:: Work required ::
Answer these questions from the text excerpt on code history:
1. What does the author resolve to improve in their own work?
2. Which command tells you only that swapped blocks were last touched by the swapping change?
3. In what year was "Laws of software evolution revisited" published?

:: Text excerpt ::
• • • • • • •

But why remove the argument? I guess it was no longer needed, because the automatic login feature had been removed. But why remove the automatic login feature? It benefited users who needed to log in: so did it somehow inconvenience users who didn’t? I e-mailed the author to ask what was going on in that change but, naturally, after four years he no longer remembered why he did it.5 So I hereby resolve to try to do better with my own checkin comments, so that in four years time future developers don’t have to ask me to explain why I made some change!
I said above that our history-browsing tools are pretty good. But one way in which they still suck is how they deal with reordering of source code. If you make a change swapping the order of two blocks of code, then
p4 annotate doesn’t tell you anything about those blocks except that they were last touched by the change in which you swapped them. The original changes that introduced the individual lines in those blocks become invisible, or at least hard to see. (You can get at them by re-running
p4 annotate FILESPEC@N, where N is the changelist before the one in which you swapped the blocks, but this is hardly convenient.) A consequence of this deficit is that developers become reluctant to make organizational improvements within a code base, because “that will break the diff”. In the case of
p4.el, I was conscious from the start that the disorganization of the source was contributing to the difficulty of making changes, but I was reluctant to carry out the necessary reorganization because it would make it harder to follow the history. And yet the information is there and ought to be recoverable: when a change moves lines to a different part of the file, an intelligent diff tool should be able to follow them there.6
↩ Meir M. Lehman (1980). “Programs, Life Cycles, and Laws of Software Evolution”. Proceedings of the IEEE 68:9 pp. 1060–1076.
↩ Meir M. Lehman (1996). “Laws of software evolution revisited”. Software Process Technology. Lecture Notes in Computer Science 1149 pp. 108–124.

• • • • • • •

:: Available data ::
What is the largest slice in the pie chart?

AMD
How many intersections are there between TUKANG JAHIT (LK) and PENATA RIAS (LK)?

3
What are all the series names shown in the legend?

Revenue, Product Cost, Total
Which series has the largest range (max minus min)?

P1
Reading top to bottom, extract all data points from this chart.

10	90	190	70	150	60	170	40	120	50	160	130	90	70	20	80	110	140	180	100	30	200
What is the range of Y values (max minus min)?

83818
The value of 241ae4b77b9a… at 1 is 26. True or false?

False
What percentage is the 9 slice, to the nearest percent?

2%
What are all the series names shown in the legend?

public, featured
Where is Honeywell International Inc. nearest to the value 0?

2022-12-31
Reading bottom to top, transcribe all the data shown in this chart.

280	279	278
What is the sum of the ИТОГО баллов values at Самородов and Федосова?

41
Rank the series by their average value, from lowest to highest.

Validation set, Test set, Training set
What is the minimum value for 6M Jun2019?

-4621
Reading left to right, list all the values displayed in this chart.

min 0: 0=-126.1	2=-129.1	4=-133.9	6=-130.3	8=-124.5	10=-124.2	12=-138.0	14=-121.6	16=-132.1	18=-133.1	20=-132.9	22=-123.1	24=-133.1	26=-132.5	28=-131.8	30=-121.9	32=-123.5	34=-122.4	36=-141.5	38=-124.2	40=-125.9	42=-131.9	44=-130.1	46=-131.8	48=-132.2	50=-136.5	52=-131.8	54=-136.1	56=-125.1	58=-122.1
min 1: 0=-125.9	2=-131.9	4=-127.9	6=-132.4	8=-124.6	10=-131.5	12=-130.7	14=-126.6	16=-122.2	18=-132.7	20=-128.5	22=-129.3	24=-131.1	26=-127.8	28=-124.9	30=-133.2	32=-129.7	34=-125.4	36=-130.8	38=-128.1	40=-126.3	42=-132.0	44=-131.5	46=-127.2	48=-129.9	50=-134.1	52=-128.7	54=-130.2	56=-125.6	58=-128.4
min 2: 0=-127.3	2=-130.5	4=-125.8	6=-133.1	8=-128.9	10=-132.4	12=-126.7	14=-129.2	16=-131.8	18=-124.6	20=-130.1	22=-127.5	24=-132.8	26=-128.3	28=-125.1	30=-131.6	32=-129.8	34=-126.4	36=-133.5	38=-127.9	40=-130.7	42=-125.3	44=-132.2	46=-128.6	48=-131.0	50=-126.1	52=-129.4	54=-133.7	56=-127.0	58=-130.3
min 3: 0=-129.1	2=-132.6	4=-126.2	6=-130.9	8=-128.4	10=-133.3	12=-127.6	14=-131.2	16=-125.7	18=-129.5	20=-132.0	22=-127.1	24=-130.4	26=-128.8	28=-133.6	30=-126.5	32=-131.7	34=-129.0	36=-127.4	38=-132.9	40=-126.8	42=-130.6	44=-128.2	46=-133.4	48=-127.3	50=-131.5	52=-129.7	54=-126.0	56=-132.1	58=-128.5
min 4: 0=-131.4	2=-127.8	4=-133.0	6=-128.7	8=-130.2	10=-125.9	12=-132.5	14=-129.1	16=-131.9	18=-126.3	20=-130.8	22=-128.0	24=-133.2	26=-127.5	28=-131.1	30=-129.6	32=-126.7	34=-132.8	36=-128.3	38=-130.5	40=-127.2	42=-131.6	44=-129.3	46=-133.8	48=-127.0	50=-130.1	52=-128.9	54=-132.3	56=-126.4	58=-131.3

• • • • • • •

:: Answer below ::
1. Their own checkin comments.
2. p4 annotate
3. 1996